▸ EXERCISE REQUIREMENTS
Edit the records below by changing each "legend" to "key", and give them again with nothing else altered.
===== DATA EXTRACT =====
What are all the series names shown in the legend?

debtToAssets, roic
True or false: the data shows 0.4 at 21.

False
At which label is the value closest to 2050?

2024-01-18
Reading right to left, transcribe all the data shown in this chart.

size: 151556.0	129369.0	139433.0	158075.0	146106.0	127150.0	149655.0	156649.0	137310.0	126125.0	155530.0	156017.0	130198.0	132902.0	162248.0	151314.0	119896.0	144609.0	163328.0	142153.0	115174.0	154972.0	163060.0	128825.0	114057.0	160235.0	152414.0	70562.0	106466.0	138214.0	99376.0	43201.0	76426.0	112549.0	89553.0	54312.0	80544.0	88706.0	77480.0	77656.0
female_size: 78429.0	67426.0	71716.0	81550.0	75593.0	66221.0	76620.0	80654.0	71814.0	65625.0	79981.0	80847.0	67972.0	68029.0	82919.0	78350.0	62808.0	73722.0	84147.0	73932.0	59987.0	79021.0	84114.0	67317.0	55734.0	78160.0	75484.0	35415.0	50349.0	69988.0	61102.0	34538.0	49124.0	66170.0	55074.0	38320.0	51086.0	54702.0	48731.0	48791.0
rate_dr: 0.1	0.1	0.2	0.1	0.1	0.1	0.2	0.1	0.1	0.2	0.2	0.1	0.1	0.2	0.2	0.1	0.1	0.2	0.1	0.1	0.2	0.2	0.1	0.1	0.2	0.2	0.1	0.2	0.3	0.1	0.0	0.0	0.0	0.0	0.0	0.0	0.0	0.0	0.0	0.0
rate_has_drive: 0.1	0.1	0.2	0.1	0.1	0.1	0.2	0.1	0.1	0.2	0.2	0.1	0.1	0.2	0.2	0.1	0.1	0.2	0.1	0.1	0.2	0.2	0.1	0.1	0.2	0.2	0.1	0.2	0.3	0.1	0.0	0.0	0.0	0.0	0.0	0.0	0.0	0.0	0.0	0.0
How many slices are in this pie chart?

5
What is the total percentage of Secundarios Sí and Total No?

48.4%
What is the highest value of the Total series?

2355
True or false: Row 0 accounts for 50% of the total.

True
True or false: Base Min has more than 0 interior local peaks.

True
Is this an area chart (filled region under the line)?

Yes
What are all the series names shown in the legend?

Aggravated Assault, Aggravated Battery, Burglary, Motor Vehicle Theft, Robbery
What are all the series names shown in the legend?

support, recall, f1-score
=====
▸ YOUR SOLUTION
What are all the series names shown in the key?

debtToAssets, roic
True or false: the data shows 0.4 at 21.

False
At which label is the value closest to 2050?

2024-01-18
Reading right to left, transcribe all the data shown in this chart.

size: 151556.0	129369.0	139433.0	158075.0	146106.0	127150.0	149655.0	156649.0	137310.0	126125.0	155530.0	156017.0	130198.0	132902.0	162248.0	151314.0	119896.0	144609.0	163328.0	142153.0	115174.0	154972.0	163060.0	128825.0	114057.0	160235.0	152414.0	70562.0	106466.0	138214.0	99376.0	43201.0	76426.0	112549.0	89553.0	54312.0	80544.0	88706.0	77480.0	77656.0
female_size: 78429.0	67426.0	71716.0	81550.0	75593.0	66221.0	76620.0	80654.0	71814.0	65625.0	79981.0	80847.0	67972.0	68029.0	82919.0	78350.0	62808.0	73722.0	84147.0	73932.0	59987.0	79021.0	84114.0	67317.0	55734.0	78160.0	75484.0	35415.0	50349.0	69988.0	61102.0	34538.0	49124.0	66170.0	55074.0	38320.0	51086.0	54702.0	48731.0	48791.0
rate_dr: 0.1	0.1	0.2	0.1	0.1	0.1	0.2	0.1	0.1	0.2	0.2	0.1	0.1	0.2	0.2	0.1	0.1	0.2	0.1	0.1	0.2	0.2	0.1	0.1	0.2	0.2	0.1	0.2	0.3	0.1	0.0	0.0	0.0	0.0	0.0	0.0	0.0	0.0	0.0	0.0
rate_has_drive: 0.1	0.1	0.2	0.1	0.1	0.1	0.2	0.1	0.1	0.2	0.2	0.1	0.1	0.2	0.2	0.1	0.1	0.2	0.1	0.1	0.2	0.2	0.1	0.1	0.2	0.2	0.1	0.2	0.3	0.1	0.0	0.0	0.0	0.0	0.0	0.0	0.0	0.0	0.0	0.0
How many slices are in this pie chart?

5
What is the total percentage of Secundarios Sí and Total No?

48.4%
What is the highest value of the Total series?

2355
True or false: Row 0 accounts for 50% of the total.

True
True or false: Base Min has more than 0 interior local peaks.

True
Is this an area chart (filled region under the line)?

Yes
What are all the series names shown in the key?

Aggravated Assault, Aggravated Battery, Burglary, Motor Vehicle Theft, Robbery
What are all the series names shown in the key?

support, recall, f1-score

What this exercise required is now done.